Interesting details from new iMac teardown

Following iFixit's recent disassembly of the new 21.5-inch iMac, most commentary has focused on questions of where the unit was manufactured, perhaps in the U.S. However, there were other interesting hardware bits in the story.
Written by David Morgenstern, Contributor

Many sites have focused on what was an aside in iFix's teardown: that the label on the back of the iMac said, "Designed by Apple in California, Assembled in USA." There's plenty of speculation on whether Apple has returned to manufacture machines the U.S. and built a factory; or if the unit is custom-built or a standard model; or whether it was manufactured or refurbished; or speculation on an unknown Mexican maquiladora making Macs.  

None of the stories focus on the new iMac hardware and implications for purchasing and repair. The model was the base unit of the new series.

Firstly, the new model's screen is held in place with adhesive rather than magnets. This will make the the machine very difficult to repair and certainly beyond the usual DIY job. While the RAM, hard drive, and CPU are upgradable, the work involved is considerable.

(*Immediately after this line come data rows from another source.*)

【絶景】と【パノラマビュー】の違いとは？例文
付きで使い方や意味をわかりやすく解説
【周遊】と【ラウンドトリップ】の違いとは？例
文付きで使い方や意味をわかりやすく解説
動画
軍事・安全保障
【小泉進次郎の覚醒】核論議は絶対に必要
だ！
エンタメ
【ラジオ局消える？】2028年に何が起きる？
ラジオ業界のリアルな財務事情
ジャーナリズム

If you're buying this machine, make sure to get everything you might want preconfigured. People who might have upgraded a base iMac will have to take almost everything apart to get to the usual suspects.

Looking at the logic board, the iFixit article points to a hole passing through the board and a set of traces. These are for the Fusion Drive option.

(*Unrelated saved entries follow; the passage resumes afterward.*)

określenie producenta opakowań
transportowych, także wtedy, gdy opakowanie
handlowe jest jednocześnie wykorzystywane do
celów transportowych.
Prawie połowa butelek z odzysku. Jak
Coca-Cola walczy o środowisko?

We purchased the "bargain-basement" version of the iMac. We're assuming that the more-expensive version—one that has the built-to-order Fusion drive option—has this connector soldered onto the board, and a 128GB SSD placed into said connector.

In addition, the iMac's hard drive is interesting. Apple moved to a 2.5-inch laptop drive instead of the 3.5-inch drive used in previous iMacs. The unit in the iFixit article was a 1TB drive.

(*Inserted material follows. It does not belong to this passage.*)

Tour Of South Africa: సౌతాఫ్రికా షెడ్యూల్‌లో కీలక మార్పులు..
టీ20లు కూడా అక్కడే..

A rubbery housing is lightly adhered to the edges of the hard drive beneath the upper and lower hard plastic bezels.

This design is far different from what we've seen before. Since the internal components are more tightly packed than before, small vibrations may carry through more components. The rubber housing dampens the vibrations from the spinning hard drive so they are not perpetuated throughout the device.

This assertion sounds like speculation to me, but it could be right. There is a concern that hard drive micro-vibrations hit performance in server drives, which was mitigated by installing a special isolation technology in the racks and mounts. However, the study looked at numbers of drives vibrating in a rack. Could these micro-vibrations effect a single drive?

Perhaps the rubber housing is related to focusing airflow in the newly-designed enclosure. The article says the model has a single, larger fan, down from 3 smaller fans in the previous design. The rubber covered the sides of the drive, leaving open the wider side with the drive's electronics.

Check out the iFixit article. It's terrific as usual.